Stated task: Repeat every line of the material, character for character.

Saved data entries:
■ ■ ■ ■ ■

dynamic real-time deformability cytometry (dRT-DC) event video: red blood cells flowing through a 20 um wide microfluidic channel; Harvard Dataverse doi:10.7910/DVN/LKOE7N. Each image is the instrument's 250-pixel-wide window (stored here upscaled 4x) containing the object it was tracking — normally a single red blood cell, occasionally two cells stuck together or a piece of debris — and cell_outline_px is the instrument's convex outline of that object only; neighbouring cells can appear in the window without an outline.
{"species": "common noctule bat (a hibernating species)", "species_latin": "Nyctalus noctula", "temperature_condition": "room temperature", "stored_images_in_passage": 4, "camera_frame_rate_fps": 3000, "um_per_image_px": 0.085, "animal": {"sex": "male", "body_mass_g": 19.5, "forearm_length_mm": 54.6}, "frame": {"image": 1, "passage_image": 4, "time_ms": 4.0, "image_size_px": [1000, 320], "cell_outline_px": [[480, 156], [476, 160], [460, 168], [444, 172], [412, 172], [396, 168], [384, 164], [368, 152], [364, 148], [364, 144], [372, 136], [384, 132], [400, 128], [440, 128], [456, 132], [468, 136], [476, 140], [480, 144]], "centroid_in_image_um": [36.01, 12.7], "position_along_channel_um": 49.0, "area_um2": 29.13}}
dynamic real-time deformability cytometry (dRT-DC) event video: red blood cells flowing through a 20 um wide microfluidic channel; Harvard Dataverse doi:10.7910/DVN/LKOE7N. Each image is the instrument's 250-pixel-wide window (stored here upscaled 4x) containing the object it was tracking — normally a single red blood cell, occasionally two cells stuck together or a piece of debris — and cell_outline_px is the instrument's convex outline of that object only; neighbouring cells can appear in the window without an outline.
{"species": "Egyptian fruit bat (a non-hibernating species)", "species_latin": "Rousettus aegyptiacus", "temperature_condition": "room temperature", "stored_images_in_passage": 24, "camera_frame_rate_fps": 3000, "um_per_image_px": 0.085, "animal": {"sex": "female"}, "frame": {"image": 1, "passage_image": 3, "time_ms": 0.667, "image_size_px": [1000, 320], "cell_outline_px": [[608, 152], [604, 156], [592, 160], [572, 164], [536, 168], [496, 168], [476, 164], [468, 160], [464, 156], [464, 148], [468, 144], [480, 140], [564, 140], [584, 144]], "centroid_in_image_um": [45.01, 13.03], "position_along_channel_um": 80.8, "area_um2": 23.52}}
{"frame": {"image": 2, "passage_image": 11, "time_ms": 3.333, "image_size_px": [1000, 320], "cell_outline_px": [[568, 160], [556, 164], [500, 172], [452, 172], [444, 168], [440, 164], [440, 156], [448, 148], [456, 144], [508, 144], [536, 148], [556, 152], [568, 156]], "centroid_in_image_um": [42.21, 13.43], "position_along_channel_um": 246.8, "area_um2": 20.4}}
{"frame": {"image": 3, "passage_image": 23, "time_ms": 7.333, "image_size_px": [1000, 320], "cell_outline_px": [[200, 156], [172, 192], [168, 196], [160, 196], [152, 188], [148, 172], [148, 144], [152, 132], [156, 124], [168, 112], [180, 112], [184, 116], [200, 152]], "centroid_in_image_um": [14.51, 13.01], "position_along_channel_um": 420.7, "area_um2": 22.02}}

■ ■ ■ ■ ■

Response to the task:
dynamic real-time deformability cytometry (dRT-DC) event video: red blood cells flowing through a 20 um wide microfluidic channel; Harvard Dataverse doi:10.7910/DVN/LKOE7N. Each image is the instrument's 250-pixel-wide window (stored here upscaled 4x) containing the object it was tracking — normally a single red blood cell, occasionally two cells stuck together or a piece of debris — and cell_outline_px is the instrument's convex outline of that object only; neighbouring cells can appear in the window without an outline.
{"species": "common noctule bat (a hibernating species)", "species_latin": "Nyctalus noctula", "temperature_condition": "room temperature", "stored_images_in_passage": 4, "camera_frame_rate_fps": 3000, "um_per_image_px": 0.085, "animal": {"sex": "male", "body_mass_g": 19.5, "forearm_length_mm": 54.6}, "frame": {"image": 1, "passage_image": 4, "time_ms": 4.0, "image_size_px": [1000, 320], "cell_outline_px": [[480, 156], [476, 160], [460, 168], [444, 172], [412, 172], [396, 168], [384, 164], [368, 152], [364, 148], [364, 144], [372, 136], [384, 132], [400, 128], [440, 128], [456, 132], [468, 136], [476, 140], [480, 144]], "centroid_in_image_um": [36.01, 12.7], "position_along_channel_um": 49.0, "area_um2": 29.13}}
dynamic real-time deformability cytometry (dRT-DC) event video: red blood cells flowing through a 20 um wide microfluidic channel; Harvard Dataverse doi:10.7910/DVN/LKOE7N. Each image is the instrument's 250-pixel-wide window (stored here upscaled 4x) containing the object it was tracking — normally a single red blood cell, occasionally two cells stuck together or a piece of debris — and cell_outline_px is the instrument's convex outline of that object only; neighbouring cells can appear in the window without an outline.
{"species": "Egyptian fruit bat (a non-hibernating species)", "species_latin": "Rousettus aegyptiacus", "temperature_condition": "room temperature", "stored_images_in_passage": 24, "camera_frame_rate_fps": 3000, "um_per_image_px": 0.085, "animal": {"sex": "female"}, "frame": {"image": 1, "passage_image": 3, "time_ms": 0.667, "image_size_px": [1000, 320], "cell_outline_px": [[608, 152], [604, 156], [592, 160], [572, 164], [536, 168], [496, 168], [476, 164], [468, 160], [464, 156], [464, 148], [468, 144], [480, 140], [564, 140], [584, 144]], "centroid_in_image_um": [45.01, 13.03], "position_along_channel_um": 80.8, "area_um2": 23.52}}
{"frame": {"image": 2, "passage_image": 11, "time_ms": 3.333, "image_size_px": [1000, 320], "cell_outline_px": [[568, 160], [556, 164], [500, 172], [452, 172], [444, 168], [440, 164], [440, 156], [448, 148], [456, 144], [508, 144], [536, 148], [556, 152], [568, 156]], "centroid_in_image_um": [42.21, 13.43], "position_along_channel_um": 246.8, "area_um2": 20.4}}
{"frame": {"image": 3, "passage_image": 23, "time_ms": 7.333, "image_size_px": [1000, 320], "cell_outline_px": [[200, 156], [172, 192], [168, 196], [160, 196], [152, 188], [148, 172], [148, 144], [152, 132], [156, 124], [168, 112], [180, 112], [184, 116], [200, 152]], "centroid_in_image_um": [14.51, 13.01], "position_along_channel_um": 420.7, "area_um2": 22.02}}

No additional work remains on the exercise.